If only there was a vendor-neutral way to identify and disambiguate entities in the world. Of course there is, Wikidata! “The Sundays” are the entity Q3122789 in Wikidata that is an instance of a band, and then some person or bot added another entity Q17231144 that is also an instance of a band, also labeled “The Sundays” (until I edited it, see below). Same name, two different things.

So these bands can be distinguished, but actually doing it is a hard problem as long as humans are in the loop: I don’t see Japanese press release writers writing “FOR IMMEDIATE RELEASE: The Sundays (Q17231144) release new album!” so that Google can disambiguate, nor will the people who translate that press release into English (whence I assume Google got excited on my behalf) add a note “not the Q3122789 English band.” 🙂 Moreover, as I’ve written before, I’m convinced Google doesn’t actually want a semantic web where web pages tell computers what they mean; it wants a messy confused bunch of pages so that it can apply massive AI to this kind of disambiguation, so that only Google can provide good context-specific answers to questions like “What’s the last album from the Sundays”? (Also, the moment you make it easier for pages to say what they’re about, immediately a bunch of boner and diet pill pages will semantically identify themselves as “Latest news about Kardashian family” or whatever is a popular search term.) But then it’s frustrating to see Google itself get it wrong.

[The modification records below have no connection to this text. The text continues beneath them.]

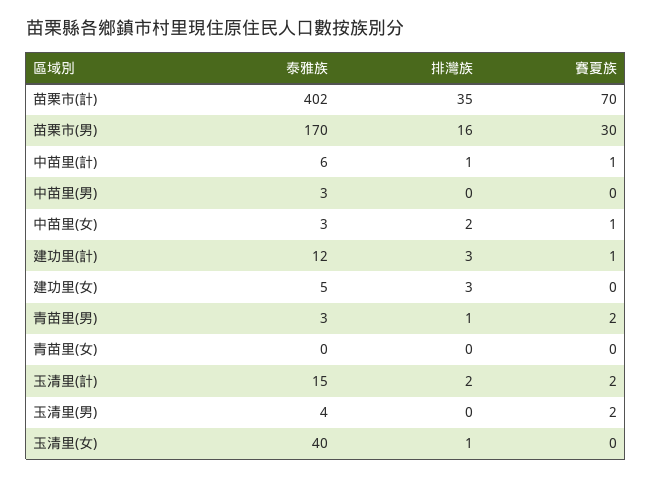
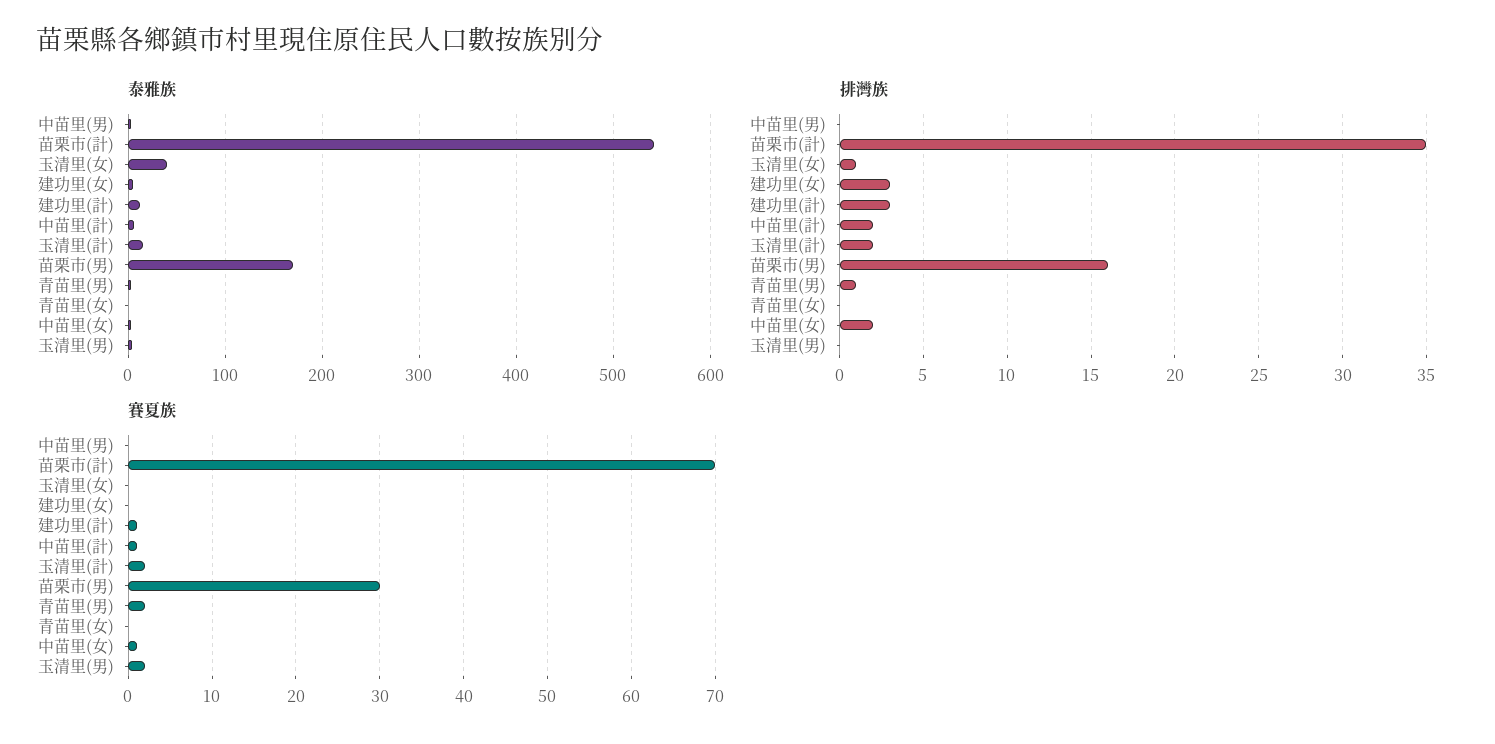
  {
    "泰雅族": {
-     "苗栗市(計)": 402,
+     "苗栗市(計)": 540,
      "苗栗市(男)": 170,
      "中苗里(計)": 6,
      "中苗里(男)": 3,
      "中苗里(女)": 3,
      "建功里(計)": 12,
      "建功里(女)": 5,
      "青苗里(男)": 3,
      "青苗里(女)": 0,
      "玉清里(計)": 15,
      "玉清里(男)": 4,
      "玉清里(女)": 40
    },
    "排灣族": {
      "苗栗市(計)": 35,
      "苗栗市(男)": 16,
-     "中苗里(計)": 1,
+     "中苗里(計)": 2,
      "中苗里(男)": 0,
      "中苗里(女)": 2,
      "建功里(計)": 3,
      "建功里(女)": 3,
      "青苗里(男)": 1,
      "青苗里(女)": 0,
      "玉清里(計)": 2,
      "玉清里(男)": 0,
      "玉清里(女)": 1
    },
    "賽夏族": {
      "苗栗市(計)": 70,
      "苗栗市(男)": 30,
      "中苗里(計)": 1,
      "中苗里(男)": 0,
      "中苗里(女)": 1,
      "建功里(計)": 1,
      "建功里(女)": 0,
      "青苗里(男)": 2,
      "青苗里(女)": 0,
      "玉清里(計)": 2,
      "玉清里(男)": 2,
      "玉清里(女)": 0
    }
  }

What’s also frustrating is others fixed the Genius lyrics site to distinguish “Corduroy“, “Corduroy. (band)” [note the period, sic(k)!], and “Corduroy (Korea)“, but the same cleanup has to be repeated on every data-driven web site. Q numbers to rule them all!

Cleaning up Wikidata

Like Wikipedia, anyone can edit Wikidata information. The Japanese Wikipedia article that seems to have generated the duplicate “The Sundays” entity in Wikidata is actually titled SUNDAYS, so I changed the English label of Q17231144 to “SUNDAYS” and added the English description “Japanese rock band”; I also added the English description “1990s English alternative rock band” to Q3122789 to help avoid further errors.

What’s odd is the Japanese band’s Wikidata page includes a bunch of identifiers for the English band in other online databases: the VIAF identifier 126826622, the Bibliothèque nationale de France identifier 13926837j, the International Standard Name Identifier identifier 0000 0001 1087 4877, the Library of Congress authority ID n91122952, etc. All of the data in these other databases seems to apply to the English band, but all were missing from the English band’s Wikidata page. I suspect some automated bot found the Japanese “The Sundays,” incorrectly linked it to the VIAF identifier for the English “The Sundays,” and that in turn prompted other bots to add all those other identifiers to the wrong band. It seems poor design that an entity that obviously conflicts with another “band named ‘The Sundays'” entity gets all these automated identifiers for the other thing added to it.

The Icelandic group Casino doesn’t seem to have a Wikidata page… meanwhile Wikidata already has two “Casino” instances of a band, the well-known 2000s Casino from English Wikipedia and another from Dutch Wikipedia that describes a one-off British band. As with the two “Sundays”, they have overlapping external identifiers, in fact some bot mistakenly linked both of them to the Billboard artist page for an unrelated rapper who calls himself “Casino.” And on Google Play Music, the artist “Casino” identifies as the 2000s English “rock/alternative band,” but most of the songs and tracks are clearly by black rapper(s) who adopted the moniker “Ca$ino” without caring about existing European bands.